§ Task requirements
If a record contains a picture, leave the picture out and transcribe everything else exactly.

§ Data supplied
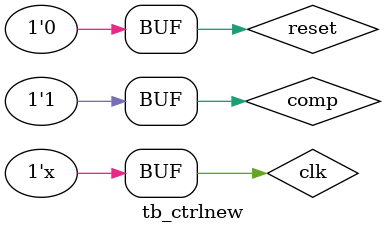
<source format=v>
`timescale 1ns / 1ps


module tb_ctrlnew(
    );
    
    wire [3:0] i;
    wire stop;
    wire [1:0] state;
    wire [4:0] counter;
    
    reg reset,comp,clk;
    
    ctrlnew_test uut(i,stop,state,counter,reset,comp,clk);
    
    initial
    begin
        clk=0;
        reset=0;
        comp=0;
    end
    
    always
        #10 clk=~clk;
        
    initial
    begin
        #16 reset=1;
        #20 reset=0;comp=1;
        #50 comp=0;
        #50 comp=1;
        #50 comp=0;
        #50 comp=1;
        #50 comp=0;
        #50 comp=1;
        #50 comp=0;
        #50 comp=1;
        #50 comp=0;
        #50 comp=1;
        #50 comp=0;
        #50 comp=1;
        #50 comp=0;
        #50 comp=1;
        #50 comp=0;
        #50 comp=1;
        #50 comp=0;
        #50 comp=1;
    end
endmodule

</source>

§ Solution to this task
<source format=v>
`timescale 1ns / 1ps


module tb_ctrlnew(
    );
    
    wire [3:0] i;
    wire stop;
    wire [1:0] state;
    wire [4:0] counter;
    
    reg reset,comp,clk;
    
    ctrlnew_test uut(i,stop,state,counter,reset,comp,clk);
    
    initial
    begin
        clk=0;
        reset=0;
        comp=0;
    end
    
    always
        #10 clk=~clk;
        
    initial
    begin
        #16 reset=1;
        #20 reset=0;comp=1;
        #50 comp=0;
        #50 comp=1;
        #50 comp=0;
        #50 comp=1;
        #50 comp=0;
        #50 comp=1;
        #50 comp=0;
        #50 comp=1;
        #50 comp=0;
        #50 comp=1;
        #50 comp=0;
        #50 comp=1;
        #50 comp=0;
        #50 comp=1;
        #50 comp=0;
        #50 comp=1;
        #50 comp=0;
        #50 comp=1;
    end
endmodule

</source>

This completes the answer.